◆ **AVAILABLE RECORDS**
■ ■ ■ ■ ■ ■ ■
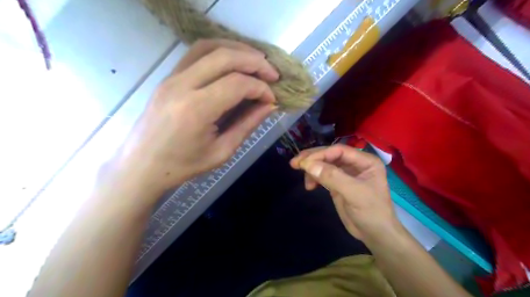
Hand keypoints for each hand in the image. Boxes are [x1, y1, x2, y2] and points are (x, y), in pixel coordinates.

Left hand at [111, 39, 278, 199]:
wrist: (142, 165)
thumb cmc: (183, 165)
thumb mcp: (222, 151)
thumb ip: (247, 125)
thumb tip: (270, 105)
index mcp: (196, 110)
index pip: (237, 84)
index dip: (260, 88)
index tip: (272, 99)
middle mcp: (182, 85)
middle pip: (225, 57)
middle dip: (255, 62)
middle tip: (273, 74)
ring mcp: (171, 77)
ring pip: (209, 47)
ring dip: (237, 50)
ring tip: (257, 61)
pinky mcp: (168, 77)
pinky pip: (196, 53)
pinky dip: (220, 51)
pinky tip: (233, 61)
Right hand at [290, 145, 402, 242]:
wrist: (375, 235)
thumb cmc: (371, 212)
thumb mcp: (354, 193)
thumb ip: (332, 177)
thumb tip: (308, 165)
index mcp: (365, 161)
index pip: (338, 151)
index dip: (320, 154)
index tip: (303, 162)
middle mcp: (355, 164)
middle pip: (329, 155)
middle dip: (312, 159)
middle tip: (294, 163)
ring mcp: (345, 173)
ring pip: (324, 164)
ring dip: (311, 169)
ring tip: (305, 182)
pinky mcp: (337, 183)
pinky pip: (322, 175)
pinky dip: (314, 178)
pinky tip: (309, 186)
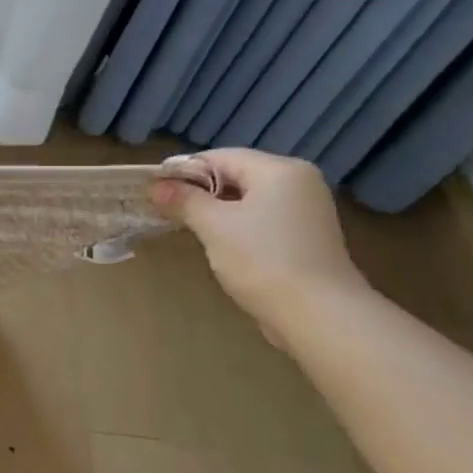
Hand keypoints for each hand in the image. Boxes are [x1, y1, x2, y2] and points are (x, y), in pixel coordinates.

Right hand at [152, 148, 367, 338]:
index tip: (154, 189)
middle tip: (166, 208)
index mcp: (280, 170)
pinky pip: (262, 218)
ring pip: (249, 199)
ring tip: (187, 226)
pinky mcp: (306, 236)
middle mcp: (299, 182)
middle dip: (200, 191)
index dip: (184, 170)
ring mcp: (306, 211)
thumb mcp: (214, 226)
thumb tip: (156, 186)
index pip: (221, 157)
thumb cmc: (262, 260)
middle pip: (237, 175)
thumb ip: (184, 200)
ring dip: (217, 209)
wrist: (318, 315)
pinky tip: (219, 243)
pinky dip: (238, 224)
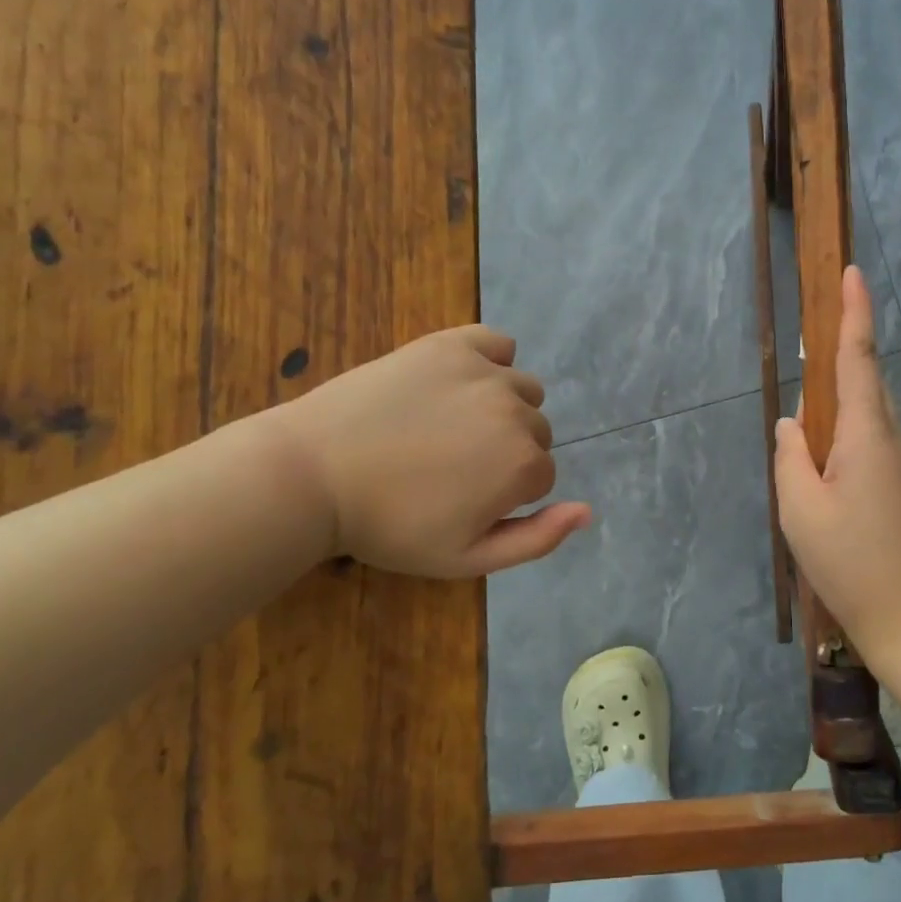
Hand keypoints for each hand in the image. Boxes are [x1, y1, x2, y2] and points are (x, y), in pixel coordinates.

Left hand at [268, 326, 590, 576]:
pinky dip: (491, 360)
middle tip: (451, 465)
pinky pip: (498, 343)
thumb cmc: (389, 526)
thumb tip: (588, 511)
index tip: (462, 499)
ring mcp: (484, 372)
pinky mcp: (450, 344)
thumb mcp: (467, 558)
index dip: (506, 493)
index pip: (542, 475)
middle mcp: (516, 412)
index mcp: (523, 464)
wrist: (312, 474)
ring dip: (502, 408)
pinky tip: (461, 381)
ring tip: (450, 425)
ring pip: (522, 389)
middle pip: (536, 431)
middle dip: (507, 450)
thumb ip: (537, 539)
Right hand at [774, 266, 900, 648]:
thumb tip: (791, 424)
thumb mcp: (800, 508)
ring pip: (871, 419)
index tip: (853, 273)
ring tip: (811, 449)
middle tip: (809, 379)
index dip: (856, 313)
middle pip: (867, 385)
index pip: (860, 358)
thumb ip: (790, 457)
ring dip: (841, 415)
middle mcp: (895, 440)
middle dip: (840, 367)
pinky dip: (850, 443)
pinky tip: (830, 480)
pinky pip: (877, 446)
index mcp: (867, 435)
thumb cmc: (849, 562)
■ ■ ■ ■ ■ ■ ■
◆ **THE PROBLEM**
Write down the full listing above exactly as it is, except for any images.

◆ **RESPONSE AREA**
Hand keypoints for each hand in the image. Boxes are [x1, y1, x2, y2] and points are (x, y), in pixel coordinates.

Left hand at [111, 39, 278, 199]:
wrist: (142, 165)
thumb cmc: (183, 165)
thumb mcp: (222, 151)
thumb ip: (247, 125)
thumb tip: (270, 105)
index mcp: (196, 110)
index pip: (237, 84)
index dip: (260, 88)
index tip: (272, 99)
middle mcp: (182, 85)
middle pip: (225, 57)
middle dip: (255, 62)
middle tip: (273, 74)
ring mcp: (171, 77)
ring pip: (209, 47)
ring dip: (237, 50)
ring tip: (257, 61)
pinky mcp: (168, 77)
pinky pip: (196, 53)
pinky dip: (220, 51)
pinky tip: (233, 61)
Right hand at [290, 145, 402, 242]:
wrist: (375, 235)
thumb cmc: (371, 212)
thumb mcp: (354, 193)
thumb ip: (332, 177)
thumb tip: (308, 165)
index mcp: (365, 161)
index pip: (338, 151)
index dip: (320, 154)
index tip: (303, 162)
middle mcp: (355, 164)
middle pip: (329, 155)
middle dip: (312, 159)
middle tip: (294, 163)
ring mcp: (345, 173)
ring pip: (324, 164)
ring dip: (311, 169)
ring tip: (305, 182)
pinky mcp: (337, 183)
pinky pip: (322, 175)
pinky dip: (314, 178)
pinky tip: (309, 186)
Hand keypoints for each hand in the image. Boxes are [x1, y1, x2, y2] and points are (x, y), in pixel coordinates.

Right hand at [152, 148, 367, 338]:
index tip: (154, 189)
middle tip: (166, 208)
index mcp: (280, 170)
pinky pip: (262, 218)
ring pip: (249, 199)
ring tip: (187, 226)
pinky mcp: (306, 236)
middle mcp: (299, 182)
middle dip: (200, 191)
index dip: (184, 170)
ring mcp: (306, 211)
thumb mcp: (214, 226)
thumb tip: (156, 186)
index pip: (221, 157)
thumb cmc: (262, 260)
middle pip: (237, 175)
thumb ip: (184, 200)
ring dip: (217, 209)
wrist: (318, 315)
pinky tip: (219, 243)
pinky dip: (238, 224)
Hand keypoints for each hand in the image. Boxes are [x1, y1, x2, y2] and points are (x, y), in pixel coordinates.

Left hand at [268, 326, 590, 576]:
pinky dip: (491, 360)
middle tip: (451, 465)
pinky pip: (498, 343)
thumb cmc: (389, 526)
thumb tip: (588, 511)
index tip: (462, 499)
ring mcp: (484, 372)
pinky mcp: (450, 344)
thumb mcp: (467, 558)
index dip: (506, 493)
index pip: (542, 475)
middle mcp: (516, 412)
index mcp: (523, 464)
wrist: (312, 474)
ring dip: (502, 408)
pinky tip: (461, 381)
ring tip: (450, 425)
ring pip: (522, 389)
middle pip: (536, 431)
middle dip: (507, 450)
thumb ip: (537, 539)
Right hand at [774, 266, 900, 648]:
thumb tip: (791, 424)
thumb mcp: (800, 508)
ring pip: (871, 419)
index tip: (853, 273)
ring tip: (811, 449)
middle tip: (809, 379)
index dip: (856, 313)
middle pip: (867, 385)
index pip: (860, 358)
thumb ip: (790, 457)
ring dip: (841, 415)
middle mcp: (895, 440)
middle dip: (840, 367)
pinky dip: (850, 443)
pinky tip: (830, 480)
pinky pip: (877, 446)
index mcp: (867, 435)
thumb cmc: (849, 562)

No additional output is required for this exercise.